┌─ GIVEN PASSAGE

The earliest geological evaluation of the burned-out coal beds of the western United States was by Bastin in 1905, although it was briefly reported earlier in a very cursory way in the 1869 geological survey of Hayden, who opened up the Yellowstone area to exploration. The most thorough discussion was in 1918 by Rogers (and perhaps today still stands as the most comprehensive).

Rogers opens his U.S. Geological Survey report with these words: "The baking and reddening of large masses of strata by the burning of coal beds is a striking feature of the landscape in most of the great western coal-bearing areas." 12 Several theories are advanced as to what exactly ignited the fires: lightning, prairie fires, campfires left by Indians, or spontaneous combustion. The latter is favored by Rogers, as well as by recent authors. A problem of freshly mined coal is that if it is left exposed to air for a week or two, it can absorb oxygen and spontaneously ignite. This is why coal must be covered with plastic if it is to be left stockpiled in the open or kept covered with water.

Recognition of burned-out beds of coal in the States of Montana, North Dakota, and Wyoming is not too difficult. Clinker resembles the slag from smelting processes and is usually baked to a distinctive reddish-brown color that contrasts with the paler colors of the surrounding sandstone.

The question can be raised about the propriety of applying volcanic terminology to the simple burning of coal beds. One encounters expressions such as, "volcanoes, and fiery issues," "streams of lava," "melted ore," and "volcanic eruption," in the Ellen White accounts of burning coal beds. The burned-out beds of Bohemia have not resulted in lava flows, although one finds baked rocks and fumaroles (steam vents) reminiscent of volcanic activity. Is it advisable to use volcanic terms in describing this phenomenon?

The fact is that geologists have done so with the western United States beds. Thurlow strikes a note much in tune with what Ellen White wrote more than a century earlier: "The melted rock resembles common furnace clinker or volcanic lava." 13 Rogers, writing about a half century after the original Ellen White description, states: "In some places the material has been rendered sufficiently fluid to develop a ropy surface on cooling, closely resembling the characteristic of certain lavas."14 How can it be said that she relied upon con temporary geological accounts when the pen of the inspired writer came to rest three years before the definite Rogers report?

Another Point Challenged

The accuracy of the Ellen White statements can be challenged on one final crucial point. She states: "Rocks are heated, limestone is burned, and iron ore melted." Iron ore is not generally found in the immediate vicinity of coal beds. What a great boon it would be to the modern-day steel mills if this were so! It is very true, however, that limestone occurs in company with coal, and limestone is a chief component of the sequence of coal, shales, limestone, and sandstones called cyclothems. A limestone bed can rest just a few inches above a coal bed, and sometimes lime stone nodules are formed in the upper part of the coal itself in what are known as coal balls. Yet do we have evidence for iron ore accompanying coal, or must that matter be taken by faith?

└─

* **TASKS FOR THIS EXERCISE**:
A) From the passage on burned-out coal beds, list every theory it gives for what ignited the coal fires.
B) Write the next part of the passage on burned-out coal beds, picking up after its final sentence.

┌─ INPUT DATA

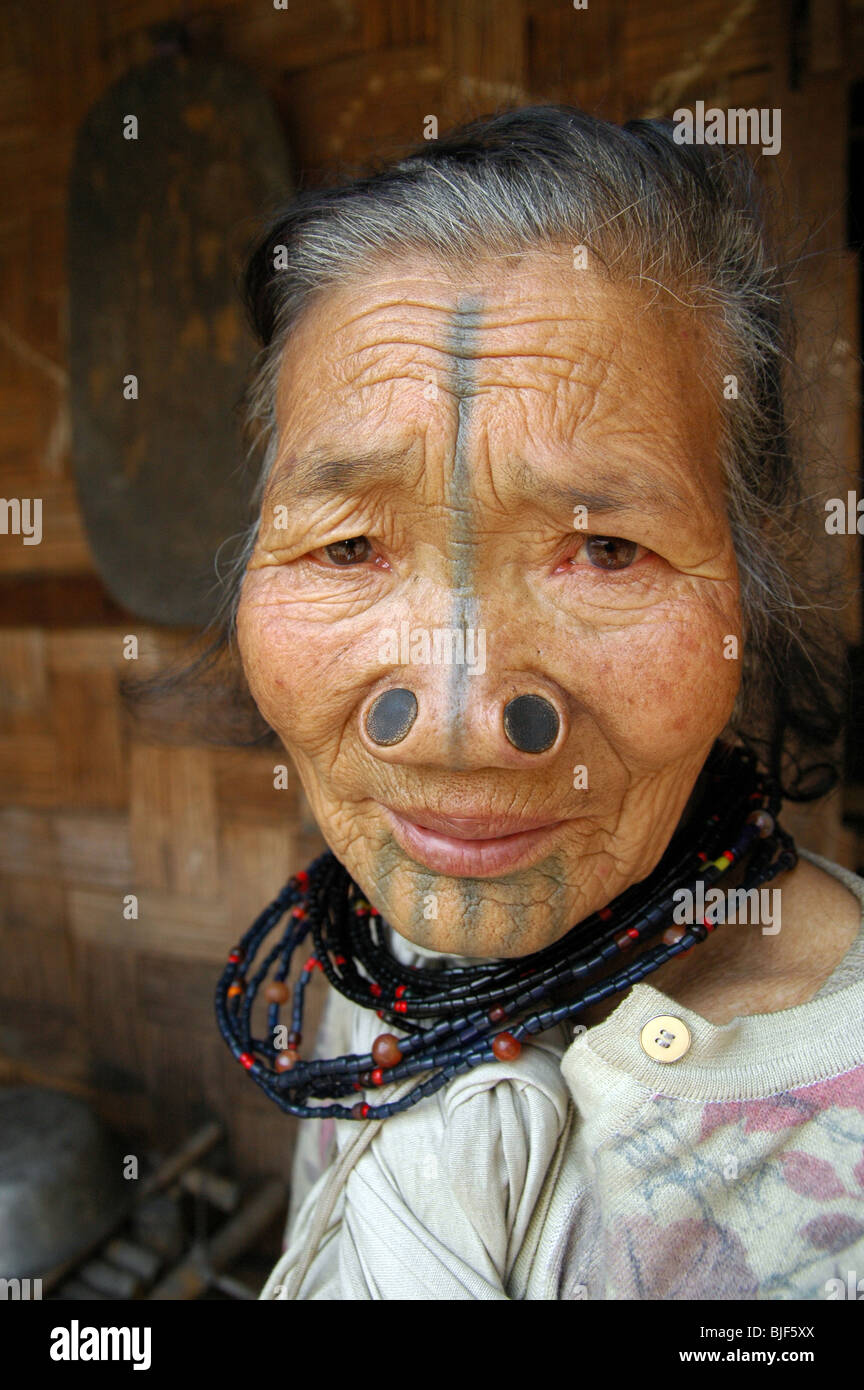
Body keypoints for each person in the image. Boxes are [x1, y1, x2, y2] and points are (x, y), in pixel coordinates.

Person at [214, 105, 864, 1299]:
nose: (459, 717)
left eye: (607, 550)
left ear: (748, 590)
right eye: (350, 545)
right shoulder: (377, 963)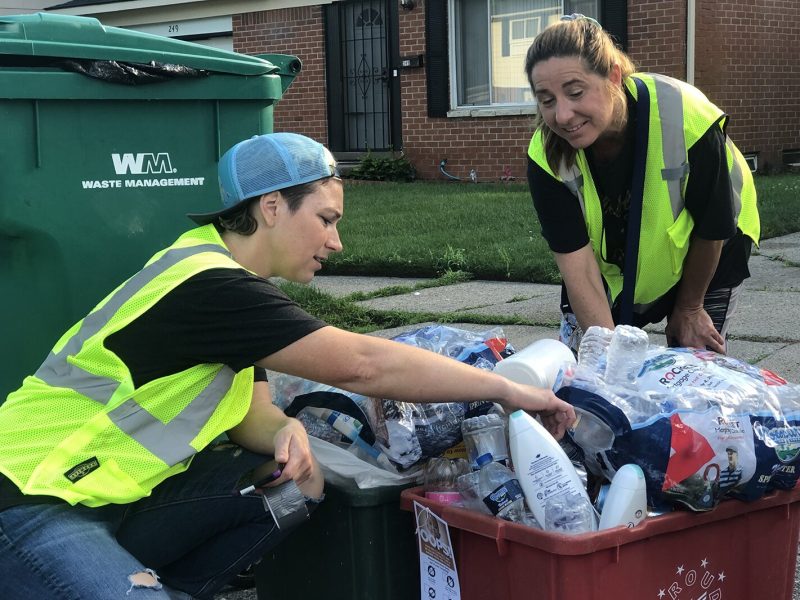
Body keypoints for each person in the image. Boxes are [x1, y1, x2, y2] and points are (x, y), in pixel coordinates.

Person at [0, 132, 575, 599]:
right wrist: (507, 389)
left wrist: (286, 429)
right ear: (271, 206)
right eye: (326, 220)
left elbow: (250, 414)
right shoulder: (212, 287)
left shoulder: (226, 282)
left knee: (296, 487)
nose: (337, 242)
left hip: (110, 496)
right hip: (31, 499)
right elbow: (363, 365)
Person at [524, 15, 760, 355]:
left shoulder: (686, 117)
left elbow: (713, 227)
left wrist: (689, 309)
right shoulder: (545, 156)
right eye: (547, 100)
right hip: (616, 273)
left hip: (711, 252)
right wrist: (607, 358)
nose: (562, 115)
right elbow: (578, 266)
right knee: (588, 371)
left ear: (614, 77)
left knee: (691, 380)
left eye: (575, 92)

└─

* **RESULTS FOR THE EXERCISE**:
A) Lightning, prairie fires, campfires left by Indians, and spontaneous combustion.

B)
The Bohemian beds do not provide the answer, so we must look to the West. Rogers reports uncovering an anomaly in the form of a mass of hematite about one foot in diameter, situated in the partly baked shale next to a chimney. He admits that "the origin of this mass of hematite is not easy to understand." Before offering three hypothetical explanations, the suggestion is that "the specimen described must therefore have been formed in some way through the agency of the burning coal." 15 There it is—the melting of iron ore, for hematite is one of the ores of iron.

All this leads to a whole list of unanswered questions: How did Ellen White know about subterranean explosions, the melting of associated rocks to resemble lava, the deposition of volcanic-type rocks at the surface and the circulation of subterranean air, water, and poisonous gases, having never visited the burned-out coal beds of Bohemia or of the western United States? It is not likely that she read the scientific descriptions of such, as they appeared so infrequently since first re ported by Werner. It is much more unlikely that she resorted to the published ideas of contemporary Creationists on the subject, since their views were relics of wild cosmological speculations going back to Burnet (1691) and even earlier.

Who told Ellen White, then? What is her source? She could have read the accounts of John Wesley, the most likely candidate, but if her ideas are a whole sale borrowing from him, why are there not relics of eighteenth-century thinking, such as the supposed existence of hollow underground passageways with subterranean windstorms, in her writings? Our fruitless search to find a human source for Ellen White's descriptions of subterranean fires prompts us to look toward the divine source.

Just as the mystery of spontaneous combustion in the dark bosom of the earth is now coming to light, so the mysterious presence of the Eternal One is being made visible behind the pen of these Ellen White statements. They must have been inspired. If these declarations dealing with the origin of coal and subsequent phenomena are indeed the product of inspiration and are trust worthy, then her companion statements on a vast array of scientific topics are inspired and thus trustworthy. Their accuracy is not just theological but also scientific. The coal mines of Germany have become a veritable gold mine in a study of Ellen White's scientific declarations, indicating the intermingling of the divine and human in a unique way.

Notes:

1 Archibald Geikie, The Founders of Geology (New York: Maemillan and Co., 1905, 2d ed.), pp. 222, 225.

2 Frank Press and Raymond Siever, Earth (San Francisco: W. H. Freeman and Company, 1974), pp. 567, 570.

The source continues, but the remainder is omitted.